▸ **THE TASK**
Retype every entry below without pictures.

▸ **Dataset entries**

□ □ □ □ □

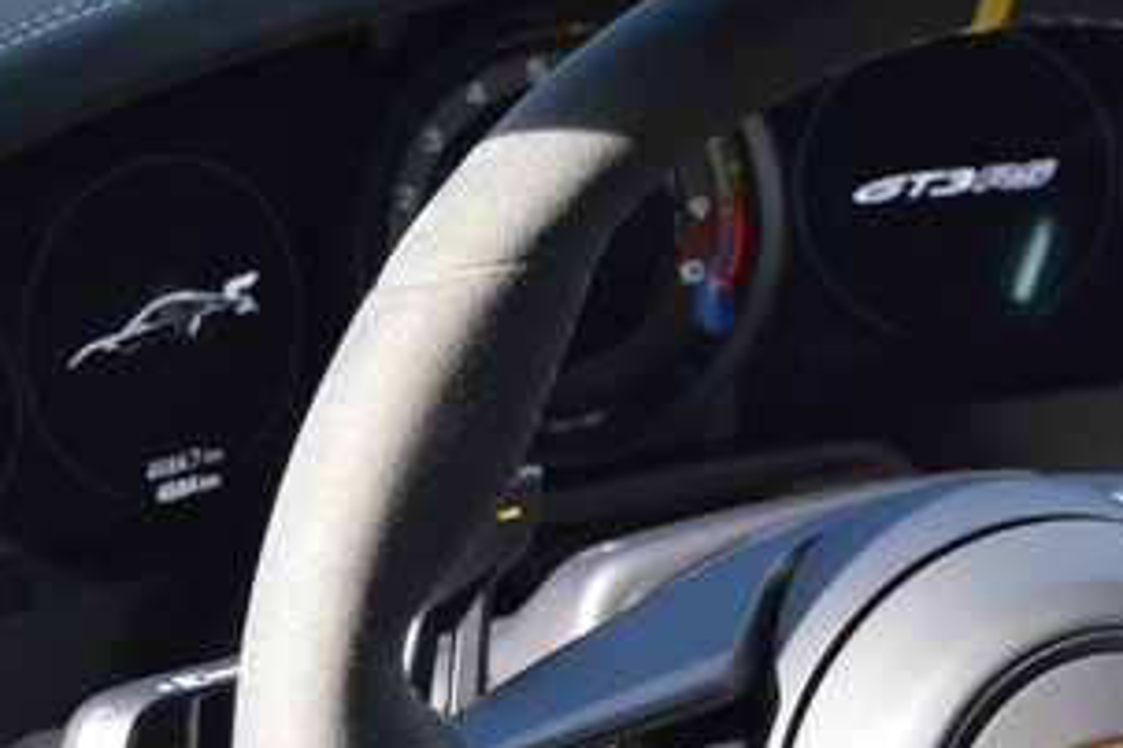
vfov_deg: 9.0
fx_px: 4741
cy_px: 757
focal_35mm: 152
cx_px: 852
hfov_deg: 13.5
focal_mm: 40
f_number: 5.6
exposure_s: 1/125
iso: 280
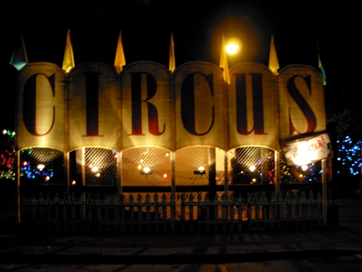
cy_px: 136
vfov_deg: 37.7
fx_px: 397
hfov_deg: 49.0
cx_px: 181
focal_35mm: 38
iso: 97
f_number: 2.9
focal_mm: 6.3
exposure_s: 1/2
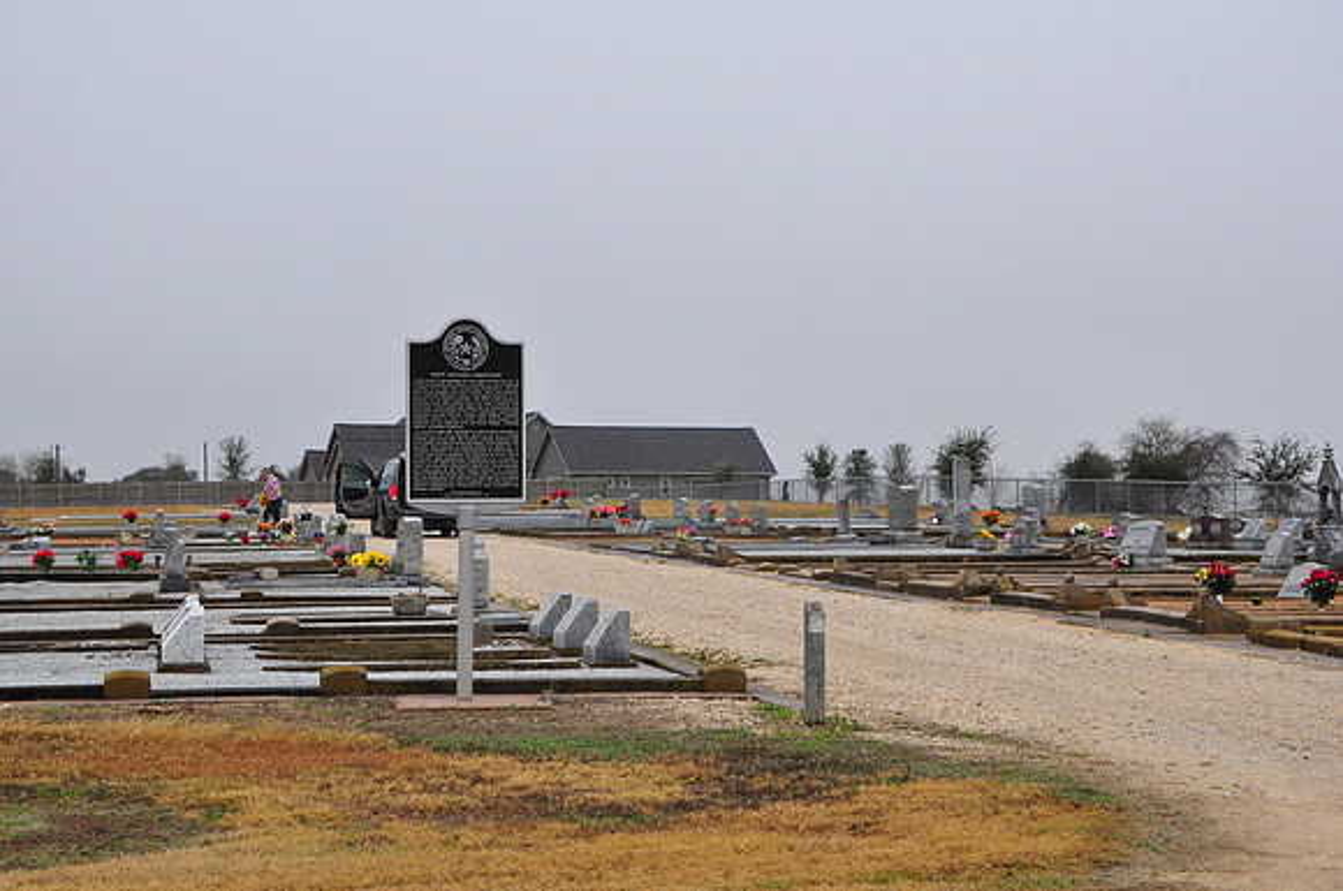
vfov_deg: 18.1
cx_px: 672
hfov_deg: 27.0
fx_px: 2794
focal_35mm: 75
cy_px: 446
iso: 800
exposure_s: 1/250
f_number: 11
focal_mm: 50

□ □ □ □ □

▸ **EXERCISE SOLUTION**
vfov_deg: 9.0
fx_px: 4741
cy_px: 757
focal_35mm: 152
cx_px: 852
hfov_deg: 13.5
focal_mm: 40
f_number: 5.6
exposure_s: 1/125
iso: 280
cy_px: 136
vfov_deg: 37.7
fx_px: 397
hfov_deg: 49.0
cx_px: 181
focal_35mm: 38
iso: 97
f_number: 2.9
focal_mm: 6.3
exposure_s: 1/2
vfov_deg: 18.1
cx_px: 672
hfov_deg: 27.0
fx_px: 2794
focal_35mm: 75
cy_px: 446
iso: 800
exposure_s: 1/250
f_number: 11
focal_mm: 50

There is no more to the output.